Une nouvelle raffinerie
Maurice Kamto s’engage en conséquence à ramener, s’il est élu au terme de l’élection présidentielle théoriquement prévue en octobre de cette année, le prix du litre du super autour de 480 Fcfa, à prix constants sur le marché international. « Le surplus prélevé sur le prix de revient par litre permettra de réaliser, dans les plus brefs délais, une raffinerie de dernière génération, dont la mise en marche permettra de baisser davantage les prix pour les situer dans la moyenne des pays producteurs et transformateurs de pétrole », promet le candidat. L’ancien ministre délégué auprès de la Justice s’élève contre la mauvaise gestion des finances publiques et des ressources du pays, qui a conduit à une fuite dans un endettement « que certains prétendus analystes qualifient de modérée voire faible, alors qu’il s’agit d’une dette essentiellement toxique, car notre pays est rendu à un point où il doit recourir à de nouveaux emprunts pour régler les anciens.
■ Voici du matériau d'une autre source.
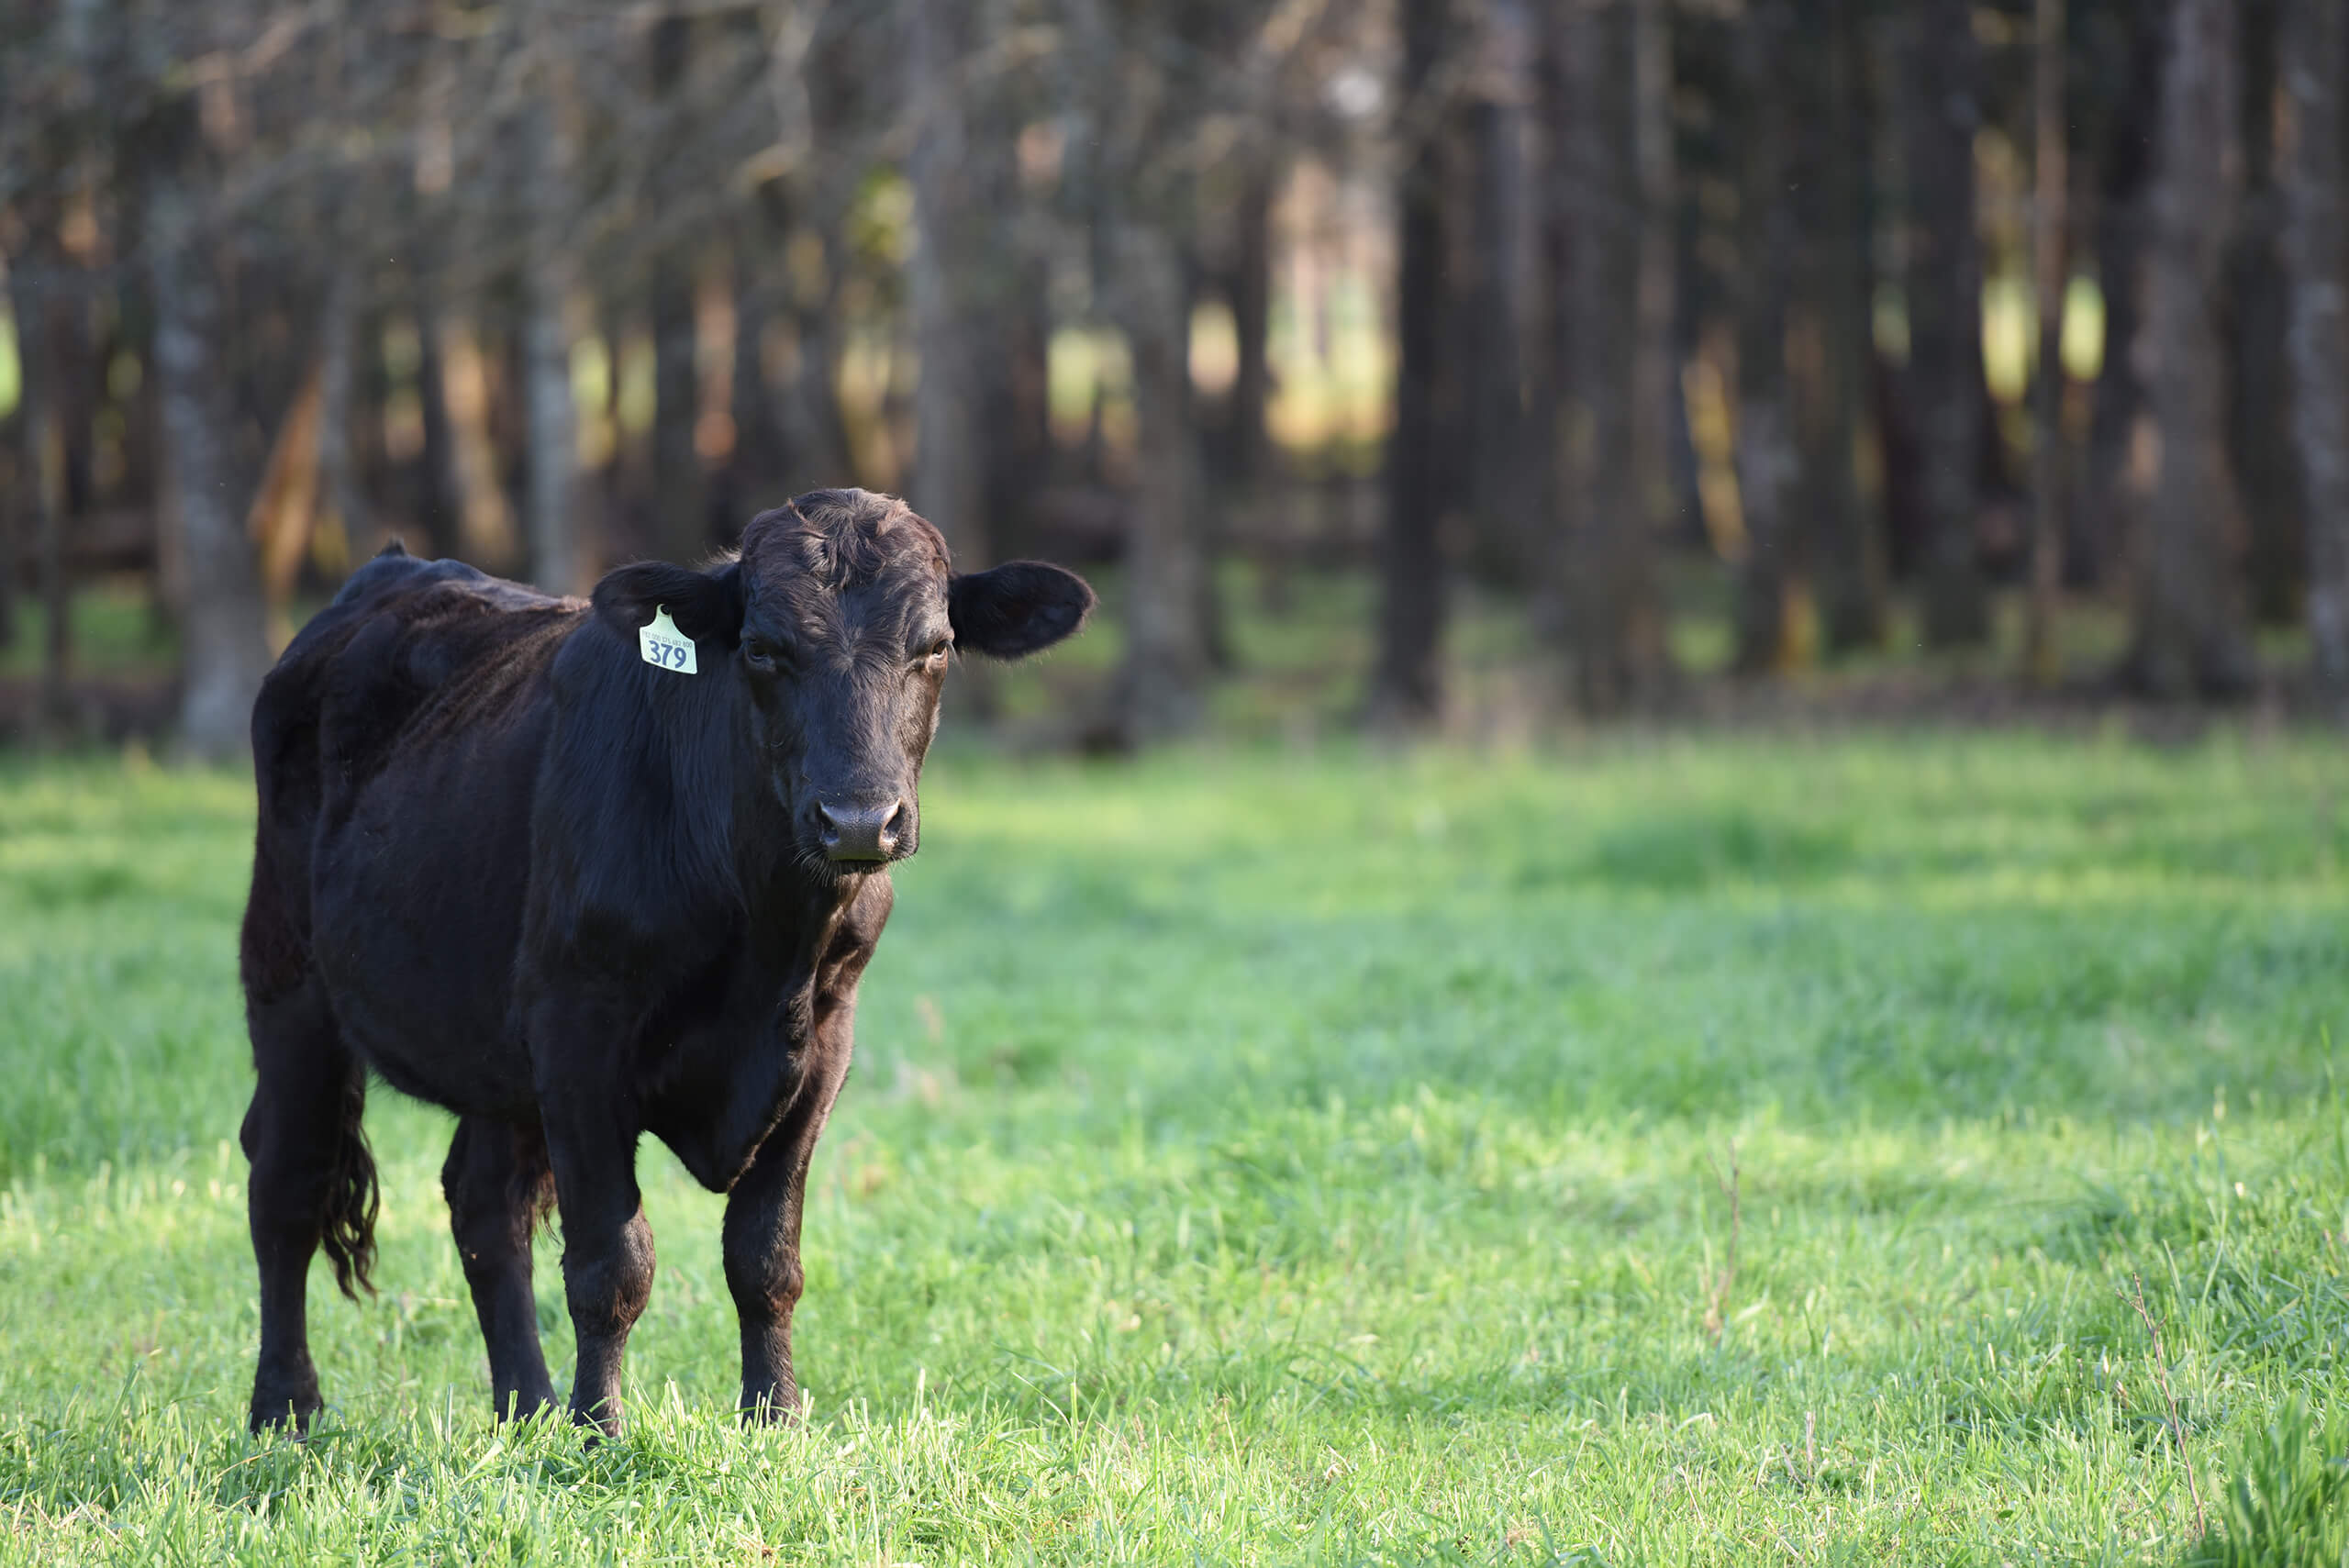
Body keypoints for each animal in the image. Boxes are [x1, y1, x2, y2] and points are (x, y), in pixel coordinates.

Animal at [238, 490, 1089, 1436]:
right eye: (762, 648)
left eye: (934, 645)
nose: (860, 818)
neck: (767, 942)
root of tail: (391, 569)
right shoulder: (579, 1035)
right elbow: (613, 1261)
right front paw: (599, 1430)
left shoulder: (824, 1042)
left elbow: (765, 1257)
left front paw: (773, 1418)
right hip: (286, 975)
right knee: (288, 1181)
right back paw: (286, 1408)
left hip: (496, 1047)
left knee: (483, 1203)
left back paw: (525, 1408)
Cela est très frappant lorsque l’on considère la zone Franc dans son en ensemble, le Cameroun y apparaît comme le pays le plus endetté auprès de la Chine et de la France, devant des pays qui, a priori, se classent devant lui en matière de dette sur la scène continentale ».
Dans ce discours de campagne avant l’heure, il souligne, s’agissant de la stratégie visant un ralentissement de l’endettement, la nécessité de se mettre résolument au travail et d’imposer aux structures publiques un niveau de dépenses à la mesure des moyens du pays. « C’est pourquoi nous nous engageons notamment, à réduire drastiquement le train de vie de l’Etat, à accroître substantiellement la production dans tous les secteurs de l’activité économique nationale et accélérer l’industrialisation du pays, afin de devenir une économie fortement exportatrice et de redresser la balance commerciale, à instaurer la bonne gouvernance en étant intraitable sur la corruption et les détournements des fonds publics, à l’amélioration significative du pouvoir d’achat, afin de booster la consommation et stimuler en même temps la production locale, source de croissance économique ».
Candidat malheureux à la dernière présidentielle (il s’était classé deuxième derrière Paul Biya, avec 12% des voix), le féru de droit s’engage en outre « à mobiliser effectivement les recettes de l’exploitation des nombreuses ressources naturelles du pays au profit du développement national. Le récent rapport de la Chambre des comptes sur l’exécution de la loi des finances 2023 laisse pantois devant le niveau de pillage de la fortune publique par les personnels de l’Etat et leurs complices, quand on y découvre, par exemple, qu’en un an l’Etat aurait prélevé les ridicules sommes de 8.000 Fcfa sur le conditionnement du bois, et de 18.430 Fcfa sur les jeux de hasard. Ceci, assure-t-il, « n’est qu’une indication de quelques actions économiques urgentes que nous nous engageons à mettre en œuvre pour amorcer la réforme en profondeur et la modernisation du Cameroun. Notre programme de gouvernement en vue de l’élection présidentielle de 2025 sera rendu public en son temps ».